With the pictures left out, write every entry down exactly.

◆ **Stored data entries**:
* * *
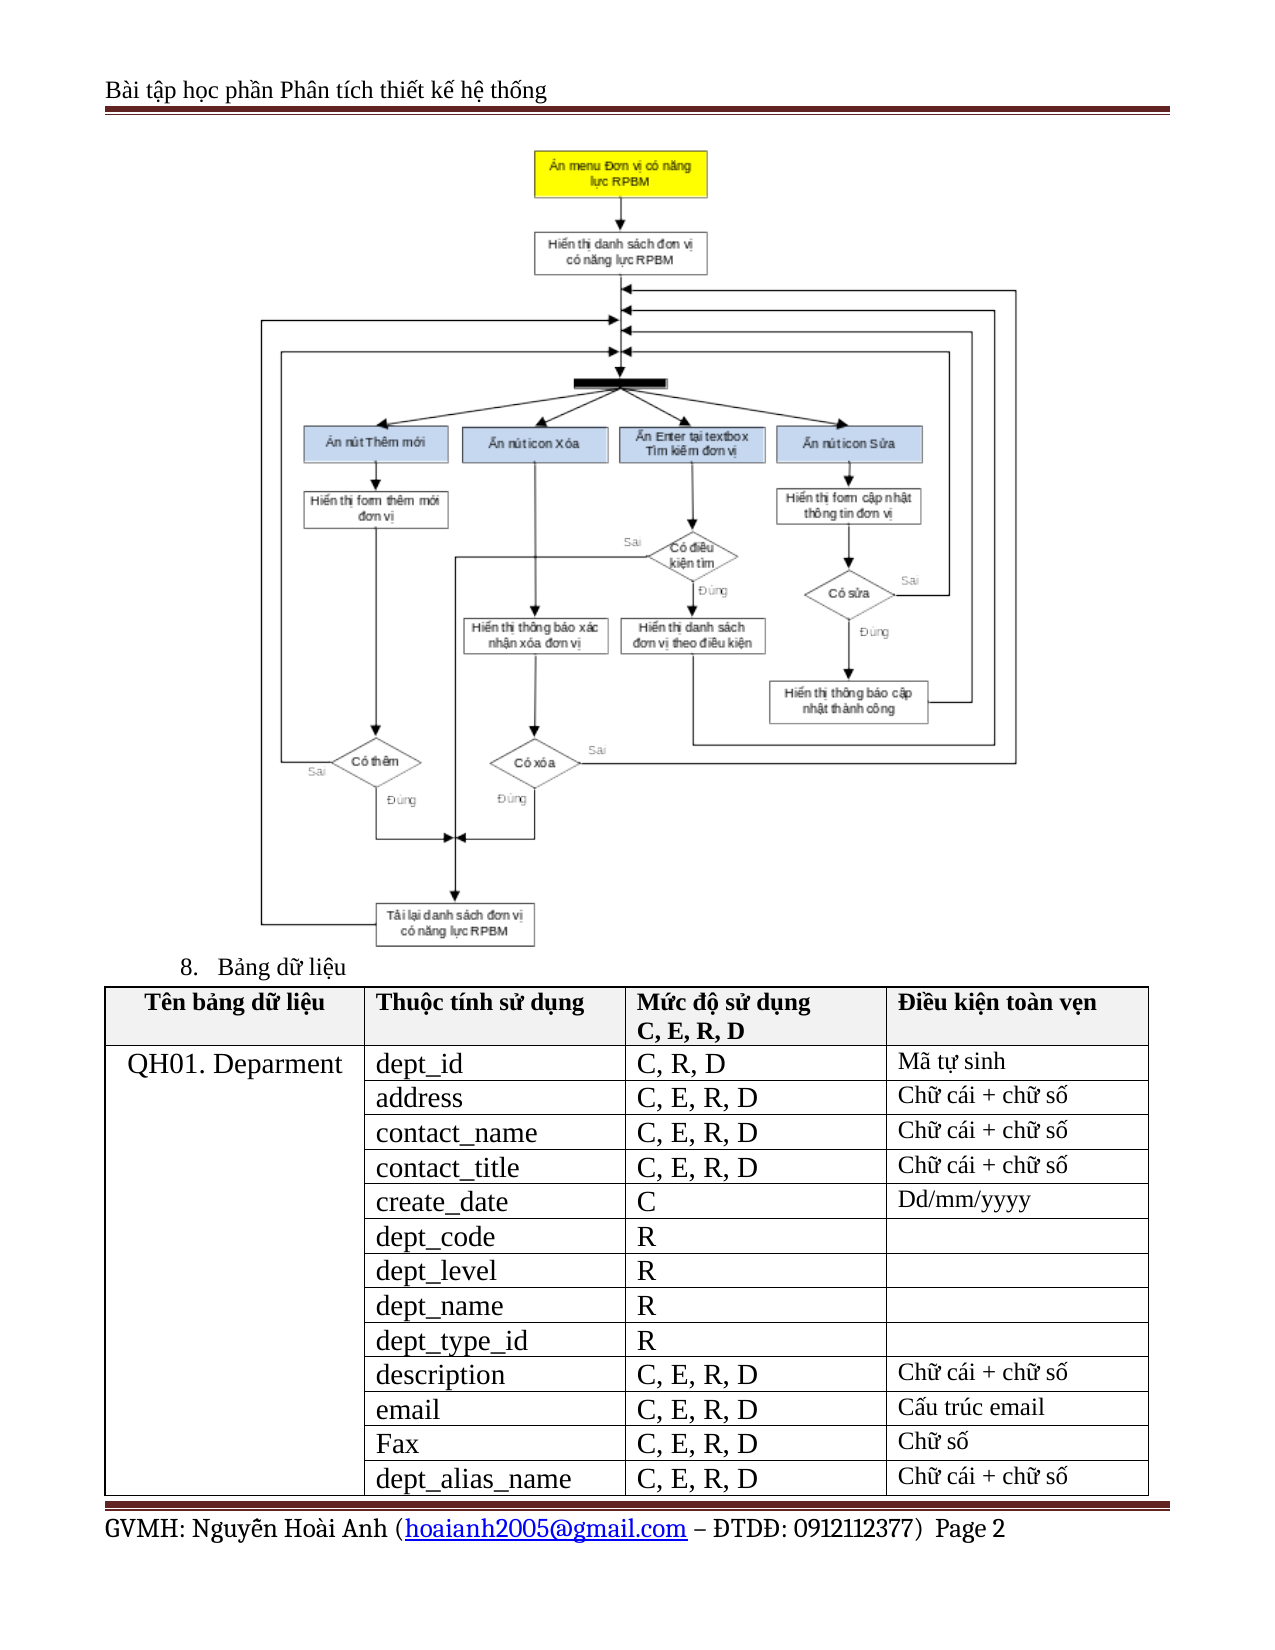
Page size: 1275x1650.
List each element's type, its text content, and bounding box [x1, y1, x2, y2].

table_cell R [626, 1323, 886, 1356]
table_cell R [626, 1254, 886, 1287]
table_cell description [365, 1357, 625, 1391]
table_cell C, E, R, D [626, 1461, 886, 1494]
table_cell Chữ cái + chữ số [887, 1357, 1148, 1391]
table_cell C, E, R, D [626, 1115, 886, 1149]
table_cell create_date [365, 1184, 625, 1218]
table_cell dept_id [365, 1046, 625, 1079]
table_cell Chữ cái + chữ số [887, 1150, 1148, 1183]
table_cell C, E, R, D [626, 1081, 886, 1114]
table_cell Mã tự sinh [887, 1046, 1148, 1079]
table_cell Chữ số [887, 1426, 1148, 1460]
table_header Điều kiện toàn vẹn [887, 988, 1148, 1045]
table_cell email [365, 1392, 625, 1425]
table_cell C, E, R, D [626, 1392, 886, 1425]
table_cell R [626, 1288, 886, 1322]
table_cell dept_code [365, 1219, 625, 1252]
table_cell dept_name [365, 1288, 625, 1322]
table_cell [887, 1288, 1148, 1322]
table_cell contact_title [365, 1150, 625, 1183]
table_cell Chữ cái + chữ số [887, 1081, 1148, 1114]
table_cell [887, 1323, 1148, 1356]
table_cell Cấu trúc email [887, 1392, 1148, 1425]
table_cell address [365, 1081, 625, 1114]
table_cell QH01. Deparment [106, 1046, 364, 1494]
table_cell C, E, R, D [626, 1357, 886, 1391]
table_cell dept_level [365, 1254, 625, 1287]
table_cell Chữ cái + chữ số [887, 1461, 1148, 1494]
table_cell C [626, 1184, 886, 1218]
table_cell R [626, 1219, 886, 1252]
table_cell dept_type_id [365, 1323, 625, 1356]
table_cell C, E, R, D [626, 1426, 886, 1460]
table_cell C, R, D [626, 1046, 886, 1079]
table_cell contact_name [365, 1115, 625, 1149]
table_cell Dd/mm/yyyy [887, 1184, 1148, 1218]
table_header Mức độ sử dụng C, E, R, D [626, 988, 886, 1045]
table_cell Chữ cái + chữ số [887, 1115, 1148, 1149]
table_cell C, E, R, D [626, 1150, 886, 1183]
table_cell Fax [365, 1426, 625, 1460]
list Bảng dữ liệu [180, 952, 1170, 981]
table_header Tên bảng dữ liệu [106, 988, 364, 1045]
table_cell [887, 1254, 1148, 1287]
table_header Thuộc tính sử dụng [365, 988, 625, 1045]
table_cell dept_alias_name [365, 1461, 625, 1494]
table_cell [887, 1219, 1148, 1252]
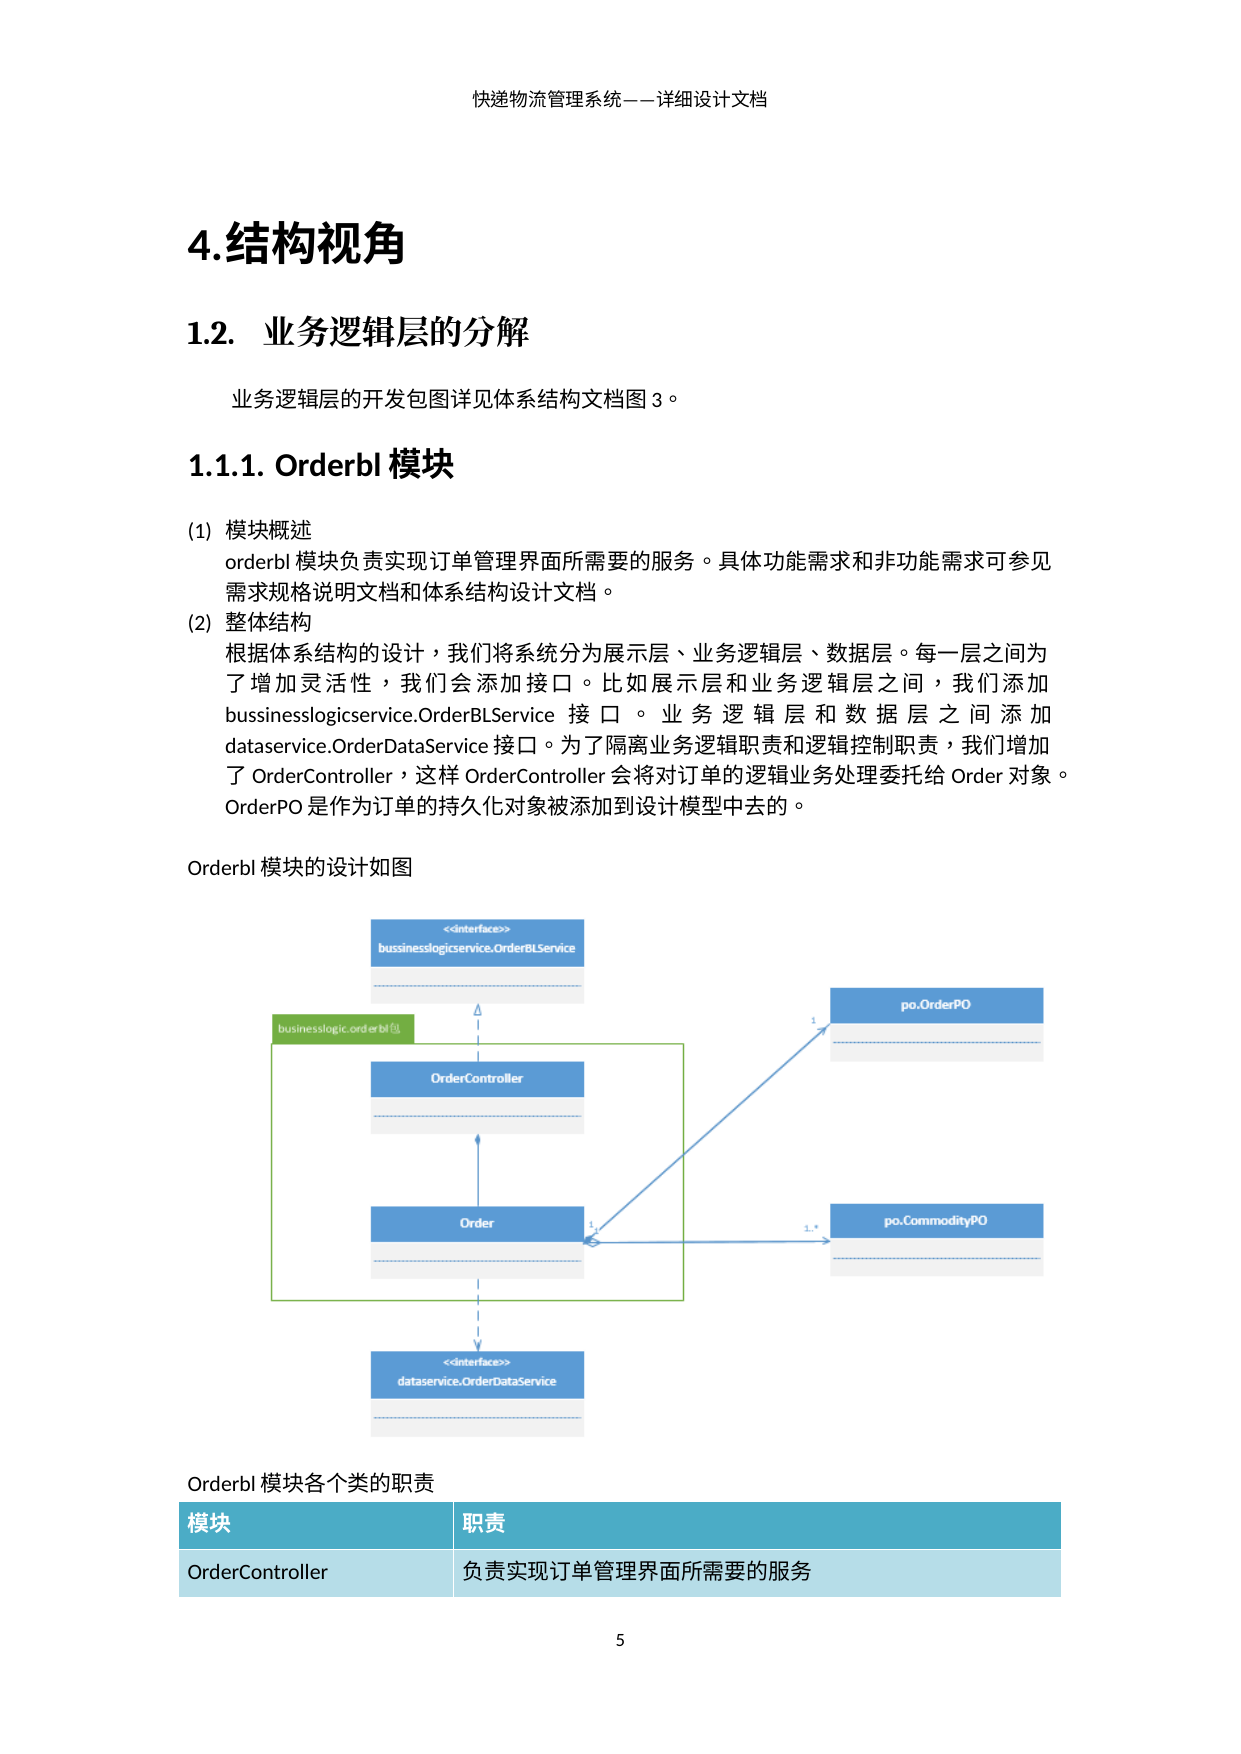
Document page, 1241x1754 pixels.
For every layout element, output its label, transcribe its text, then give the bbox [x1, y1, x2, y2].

table_header 职责 [454, 1502, 1061, 1549]
list 模块概述 [187, 517, 1053, 544]
subtitle 结构视角 [187, 216, 1053, 272]
list orderbl模块负责实现订单管理界面所需要的服务。具体功能需求和非功能需求可参见需求规格说明文档和体系结构设计文档。 [225, 548, 1053, 605]
text 业务逻辑层的开发包图详见体系结构文档图3。 [187, 386, 1053, 412]
picture [225, 885, 1091, 1466]
list 根据体系结构的设计，我们将系统分为展示层、业务逻辑层、数据层。每一层之间为了增加灵活性，我们会添加接口。比如展示层和业务逻辑层之间，我们添加bussinesslogicservice.OrderBLService接口。业务逻辑层和数据层之间添加dataservice.OrderDataService接口。为了隔离业务逻辑职责和逻辑控制职责，我们增加了OrderController，这样OrderController会将对订单的逻辑业务处理委托给Order对象。OrderPO是作为订单的持久化对象被添加到设计模型中去的。 [225, 640, 1053, 820]
table_header 模块 [179, 1502, 453, 1549]
subtitle Orderbl模块 [187, 443, 1053, 484]
text Orderbl模块的设计如图 [187, 854, 1053, 881]
subtitle 业务逻辑层的分解 [187, 315, 1053, 353]
list 整体结构 [187, 609, 1053, 636]
text Orderbl模块各个类的职责 [187, 1470, 1053, 1497]
table_cell OrderController [179, 1550, 453, 1597]
table_cell 负责实现订单管理界面所需要的服务 [454, 1550, 1061, 1597]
* * *
◆ **RESPONSE BELOW**:
Page size: 1275x1650.
List each element's type, its text content, and bounding box [x1, y1, x2, y2].

table_cell R [626, 1323, 886, 1356]
table_cell R [626, 1254, 886, 1287]
table_cell description [365, 1357, 625, 1391]
table_cell C, E, R, D [626, 1461, 886, 1494]
table_cell Chữ cái + chữ số [887, 1357, 1148, 1391]
table_cell C, E, R, D [626, 1115, 886, 1149]
table_cell create_date [365, 1184, 625, 1218]
table_cell dept_id [365, 1046, 625, 1079]
table_cell Chữ cái + chữ số [887, 1150, 1148, 1183]
table_cell C, E, R, D [626, 1081, 886, 1114]
table_cell Mã tự sinh [887, 1046, 1148, 1079]
table_cell Chữ số [887, 1426, 1148, 1460]
table_header Điều kiện toàn vẹn [887, 988, 1148, 1045]
table_cell email [365, 1392, 625, 1425]
table_cell C, E, R, D [626, 1392, 886, 1425]
table_cell R [626, 1288, 886, 1322]
table_cell dept_code [365, 1219, 625, 1252]
table_cell dept_name [365, 1288, 625, 1322]
table_cell [887, 1288, 1148, 1322]
table_cell contact_title [365, 1150, 625, 1183]
table_cell Chữ cái + chữ số [887, 1081, 1148, 1114]
table_cell [887, 1323, 1148, 1356]
table_cell Cấu trúc email [887, 1392, 1148, 1425]
table_cell address [365, 1081, 625, 1114]
table_cell QH01. Deparment [106, 1046, 364, 1494]
table_cell C, E, R, D [626, 1357, 886, 1391]
table_cell dept_level [365, 1254, 625, 1287]
table_cell Chữ cái + chữ số [887, 1461, 1148, 1494]
table_cell C [626, 1184, 886, 1218]
table_cell R [626, 1219, 886, 1252]
table_cell dept_type_id [365, 1323, 625, 1356]
table_cell C, E, R, D [626, 1426, 886, 1460]
table_cell C, R, D [626, 1046, 886, 1079]
table_cell contact_name [365, 1115, 625, 1149]
table_cell Dd/mm/yyyy [887, 1184, 1148, 1218]
table_header Mức độ sử dụng C, E, R, D [626, 988, 886, 1045]
table_cell Chữ cái + chữ số [887, 1115, 1148, 1149]
table_cell C, E, R, D [626, 1150, 886, 1183]
table_cell Fax [365, 1426, 625, 1460]
list Bảng dữ liệu [180, 952, 1170, 981]
table_header Tên bảng dữ liệu [106, 988, 364, 1045]
table_cell [887, 1254, 1148, 1287]
table_header Thuộc tính sử dụng [365, 988, 625, 1045]
table_cell dept_alias_name [365, 1461, 625, 1494]
table_cell [887, 1219, 1148, 1252]
Document page, 1241x1754 pixels.
For every layout element, output its label, transcribe its text, then give the bbox [x1, y1, x2, y2].

table_header 职责 [454, 1502, 1061, 1549]
list 模块概述 [187, 517, 1053, 544]
subtitle 结构视角 [187, 216, 1053, 272]
list orderbl模块负责实现订单管理界面所需要的服务。具体功能需求和非功能需求可参见需求规格说明文档和体系结构设计文档。 [225, 548, 1053, 605]
text 业务逻辑层的开发包图详见体系结构文档图3。 [187, 386, 1053, 412]
picture [225, 885, 1091, 1466]
list 根据体系结构的设计，我们将系统分为展示层、业务逻辑层、数据层。每一层之间为了增加灵活性，我们会添加接口。比如展示层和业务逻辑层之间，我们添加bussinesslogicservice.OrderBLService接口。业务逻辑层和数据层之间添加dataservice.OrderDataService接口。为了隔离业务逻辑职责和逻辑控制职责，我们增加了OrderController，这样OrderController会将对订单的逻辑业务处理委托给Order对象。OrderPO是作为订单的持久化对象被添加到设计模型中去的。 [225, 640, 1053, 820]
table_header 模块 [179, 1502, 453, 1549]
subtitle Orderbl模块 [187, 443, 1053, 484]
text Orderbl模块的设计如图 [187, 854, 1053, 881]
subtitle 业务逻辑层的分解 [187, 315, 1053, 353]
list 整体结构 [187, 609, 1053, 636]
text Orderbl模块各个类的职责 [187, 1470, 1053, 1497]
table_cell OrderController [179, 1550, 453, 1597]
table_cell 负责实现订单管理界面所需要的服务 [454, 1550, 1061, 1597]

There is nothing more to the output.